# Hyperband and Successive Halving

#### Successive Halving:

- Successive Halving is a resource-efficient algorithm that allocates resources (e.g., time, data, or iterations) to multiple configurations and eliminates the worst-performing ones at each step.
- It starts by testing many configurations with minimal resources and progressively allocates more resources to the most promising configurations.
#### Hyperband:

- Hyperband extends Successive Halving by dynamically adjusting the allocation of resources based on the trade-off between the number of configurations tested and the resources allocated to each configuration.
- It uses a parameter called R (maximum resources per configuration) to balance exploration and exploitation.

In [None]:
import torch

# Define the objective function (to minimize)
def objective_function(x):
    return (x - 2) ** 2  # Minimum at x = 2

# Successive Halving implementation
def successive_halving(configurations, max_resources, reduction_factor):
    num_configs = len(configurations)
    resource_per_config = max_resources
    iteration = 1

    while num_configs > 1:
        print(f"Iteration {iteration}: {num_configs} configurations with {resource_per_config} resources each")
        
        # Evaluate all configurations
        scores = []
        for config in configurations:
            y = objective_function(config)  # Evaluate the objective function
            scores.append(y)

        # Sort configurations by performance (lower is better)
        sorted_configs = sorted(zip(scores, configurations), key=lambda x: x[0])
        
        # Keep the top configurations based on the reduction factor
        num_keep = max(1, num_configs // reduction_factor)
        configurations = [config[1] for config in sorted_configs[:num_keep]]
        
        # Reduce resources per configuration
        resource_per_config //= reduction_factor
        num_configs = len(configurations)
        iteration += 1

    # Return the best configuration
    best_config = configurations[0]
    best_score = objective_function(best_config)
    return best_config, best_score

# Run Successive Halving
if __name__ == "__main__":
    initial_configs = [torch.rand(1) * 4.0 for _ in range(16)]  # 16 random configurations in [0, 4]
    max_resources = 27  # Total resources
    reduction_factor = 3  # Reduce by a factor of 3 each iteration

    best_config, best_score = successive_halving(initial_configs, max_resources, reduction_factor)
    print(f"Best Configuration: x = {best_config.item():.4f}, f(x) = {best_score.item():.4f}")

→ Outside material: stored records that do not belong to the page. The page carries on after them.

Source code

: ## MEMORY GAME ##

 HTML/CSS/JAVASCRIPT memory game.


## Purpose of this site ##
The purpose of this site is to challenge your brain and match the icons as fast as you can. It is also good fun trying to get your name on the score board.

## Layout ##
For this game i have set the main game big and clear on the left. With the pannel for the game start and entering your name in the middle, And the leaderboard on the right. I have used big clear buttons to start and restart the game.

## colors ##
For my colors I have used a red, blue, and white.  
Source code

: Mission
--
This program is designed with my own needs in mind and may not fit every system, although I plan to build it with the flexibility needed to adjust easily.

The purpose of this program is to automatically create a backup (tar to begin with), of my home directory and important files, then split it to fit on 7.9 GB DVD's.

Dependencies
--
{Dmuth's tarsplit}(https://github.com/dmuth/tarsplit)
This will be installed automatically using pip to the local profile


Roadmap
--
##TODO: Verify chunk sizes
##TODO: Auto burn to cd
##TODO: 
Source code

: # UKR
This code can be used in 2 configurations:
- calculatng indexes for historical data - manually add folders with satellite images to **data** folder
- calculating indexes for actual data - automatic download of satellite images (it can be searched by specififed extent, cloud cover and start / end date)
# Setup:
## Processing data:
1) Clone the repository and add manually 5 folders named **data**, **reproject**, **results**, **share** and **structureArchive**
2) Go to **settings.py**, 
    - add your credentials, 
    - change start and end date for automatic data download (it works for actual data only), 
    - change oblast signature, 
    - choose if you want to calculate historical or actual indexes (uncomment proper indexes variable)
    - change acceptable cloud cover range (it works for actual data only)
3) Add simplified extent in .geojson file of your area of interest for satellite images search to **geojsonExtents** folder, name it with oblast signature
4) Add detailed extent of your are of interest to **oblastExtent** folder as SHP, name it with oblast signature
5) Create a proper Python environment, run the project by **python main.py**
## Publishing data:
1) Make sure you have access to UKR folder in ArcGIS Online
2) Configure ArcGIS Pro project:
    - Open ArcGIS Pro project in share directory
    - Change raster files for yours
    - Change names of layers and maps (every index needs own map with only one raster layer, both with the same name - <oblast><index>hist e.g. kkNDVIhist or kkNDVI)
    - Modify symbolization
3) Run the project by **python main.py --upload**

#### Advantages of Hyperband

1. Resource Efficiency:
- Hyperband reduces wasted computational resources by focusing on promising configurations.
2. Scalability:
- Works well even with large hyperparameter spaces or expensive models, as it dynamically allocates resources.
3. Exploration and Exploitation:
- Balances testing many configurations (exploration) with refining the best ones (exploitation).
#### When to Use Hyperband

- When training is computationally expensive (e.g., deep learning models).
- When you want to explore a large hyperparameter space efficiently.
- When you need a dynamic trade-off between the number of configurations tested and the resources allocated.